The use of the biobank, expatriation of samples and intellectual property issues can be both sensitive and controversial. While the steering committee of the consortium is working on a guideline document in consultation with ethics review boards of relevant countries, for samples collected in this study, a working position has been taken to the effect that no samples will be permanently be expatriated from African Institute of Biomedical Science and Technology (AiBST, the project's technical headquarters) or national laboratories and that, should samples be temporarily be expatriated for specialized analysis, approval must be sort from the steering committee. To encourage North–South and South–South collaboration and maximal utilization of the biobank, scientists are welcome to visit the AiBST laboratories to carry out studies on the samples on research that will have been approved by the steering committee. This is hoped to encourage both scientific and technology transfer involving visits by international scientists interested in genetic studies in African populations as they will have to come and carry out their research work at AiBST or laboratories of consortium members hence share their skills and possibly invest in equipment.

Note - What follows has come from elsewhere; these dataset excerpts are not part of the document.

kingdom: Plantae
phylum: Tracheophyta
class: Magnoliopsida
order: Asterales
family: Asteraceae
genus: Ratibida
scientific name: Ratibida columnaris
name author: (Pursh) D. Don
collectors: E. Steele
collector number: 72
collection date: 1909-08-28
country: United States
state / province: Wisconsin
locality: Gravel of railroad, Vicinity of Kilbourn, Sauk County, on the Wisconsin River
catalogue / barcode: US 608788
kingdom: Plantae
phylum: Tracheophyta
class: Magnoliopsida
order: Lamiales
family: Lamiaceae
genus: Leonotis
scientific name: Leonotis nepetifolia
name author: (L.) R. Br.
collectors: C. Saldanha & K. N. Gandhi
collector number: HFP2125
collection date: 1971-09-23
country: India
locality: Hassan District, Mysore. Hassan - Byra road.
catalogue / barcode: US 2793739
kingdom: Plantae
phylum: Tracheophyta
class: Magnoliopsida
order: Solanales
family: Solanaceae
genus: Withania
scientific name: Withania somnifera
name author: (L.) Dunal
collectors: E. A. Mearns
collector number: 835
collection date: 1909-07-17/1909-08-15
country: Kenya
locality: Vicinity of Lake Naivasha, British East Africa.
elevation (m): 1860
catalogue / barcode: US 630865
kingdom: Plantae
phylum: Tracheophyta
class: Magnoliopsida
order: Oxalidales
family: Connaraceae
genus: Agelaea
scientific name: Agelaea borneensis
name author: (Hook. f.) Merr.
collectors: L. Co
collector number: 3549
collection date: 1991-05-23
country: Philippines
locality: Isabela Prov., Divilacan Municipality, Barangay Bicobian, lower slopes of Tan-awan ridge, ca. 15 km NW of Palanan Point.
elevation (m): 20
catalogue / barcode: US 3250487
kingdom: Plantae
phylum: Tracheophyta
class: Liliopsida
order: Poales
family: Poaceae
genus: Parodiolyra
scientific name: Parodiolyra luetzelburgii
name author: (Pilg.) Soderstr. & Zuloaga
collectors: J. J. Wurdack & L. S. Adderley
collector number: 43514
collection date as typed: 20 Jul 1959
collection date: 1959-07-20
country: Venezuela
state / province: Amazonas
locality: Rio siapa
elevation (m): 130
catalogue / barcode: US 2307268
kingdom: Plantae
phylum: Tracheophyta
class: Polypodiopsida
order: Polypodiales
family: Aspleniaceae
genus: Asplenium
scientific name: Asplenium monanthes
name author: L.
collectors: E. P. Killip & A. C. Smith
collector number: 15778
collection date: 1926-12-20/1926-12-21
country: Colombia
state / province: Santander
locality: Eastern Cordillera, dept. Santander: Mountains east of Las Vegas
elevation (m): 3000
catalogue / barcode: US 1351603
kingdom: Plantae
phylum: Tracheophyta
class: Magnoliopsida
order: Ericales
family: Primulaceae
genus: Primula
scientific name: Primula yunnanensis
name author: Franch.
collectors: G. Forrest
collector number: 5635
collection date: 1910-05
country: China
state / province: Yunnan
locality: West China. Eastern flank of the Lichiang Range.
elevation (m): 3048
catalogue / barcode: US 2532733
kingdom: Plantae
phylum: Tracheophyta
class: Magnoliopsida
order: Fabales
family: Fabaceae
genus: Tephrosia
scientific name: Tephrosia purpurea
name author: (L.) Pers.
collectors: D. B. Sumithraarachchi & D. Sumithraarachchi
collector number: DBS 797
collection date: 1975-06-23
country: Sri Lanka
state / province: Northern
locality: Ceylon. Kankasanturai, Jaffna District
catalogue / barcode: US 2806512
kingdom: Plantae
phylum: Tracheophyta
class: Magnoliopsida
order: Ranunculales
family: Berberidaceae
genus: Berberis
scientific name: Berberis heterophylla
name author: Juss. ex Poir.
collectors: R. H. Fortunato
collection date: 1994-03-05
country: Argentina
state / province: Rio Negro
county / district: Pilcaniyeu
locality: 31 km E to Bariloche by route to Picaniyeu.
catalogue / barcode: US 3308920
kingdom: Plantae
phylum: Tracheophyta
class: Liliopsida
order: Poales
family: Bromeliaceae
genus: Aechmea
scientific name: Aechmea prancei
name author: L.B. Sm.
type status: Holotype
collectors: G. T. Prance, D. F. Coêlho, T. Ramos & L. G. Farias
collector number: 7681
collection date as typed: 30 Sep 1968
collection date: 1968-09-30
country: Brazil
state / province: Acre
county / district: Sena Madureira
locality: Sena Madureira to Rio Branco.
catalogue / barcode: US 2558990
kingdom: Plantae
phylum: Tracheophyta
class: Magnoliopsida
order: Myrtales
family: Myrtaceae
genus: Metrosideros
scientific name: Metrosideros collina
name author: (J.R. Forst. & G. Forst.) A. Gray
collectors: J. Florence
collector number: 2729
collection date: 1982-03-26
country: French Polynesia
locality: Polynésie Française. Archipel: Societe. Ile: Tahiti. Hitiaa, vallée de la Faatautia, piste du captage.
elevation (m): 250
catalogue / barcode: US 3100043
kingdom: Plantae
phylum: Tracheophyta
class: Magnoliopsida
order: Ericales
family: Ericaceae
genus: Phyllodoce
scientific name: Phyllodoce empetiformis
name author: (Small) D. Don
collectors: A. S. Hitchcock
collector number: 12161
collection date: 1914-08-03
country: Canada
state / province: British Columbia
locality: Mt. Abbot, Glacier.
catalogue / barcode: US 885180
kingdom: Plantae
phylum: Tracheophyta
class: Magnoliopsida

The future for the Biobank and Pharmacogenetics Databasing project of African populations will aim to collect samples driven by hypotheses based on phenotypes of interest to health-care challenges in Africa such as malaria, TB, HIV/AIDS infections and side effects to anti-infectives. Such projects with nonanonymous sampling will require rigorous ethical considerations that are being explored by the steering committee but are necessary as they yield the most informative genotype–phenotype results. Toward increasing the number of samples in the biobank, there will be a move from blood sampling to buccal swabs, which is faster, posses less risk for infection to collectors and easy to transport. This effort will hopefully spur pharmacogenetics and genomics research capacity strengthening at African institutions through investment in molecular biology platforms in the form of DNA automatic sequencers, real-time PCR thermocyclers, bioinformatics tools and the training of biomedical scientists.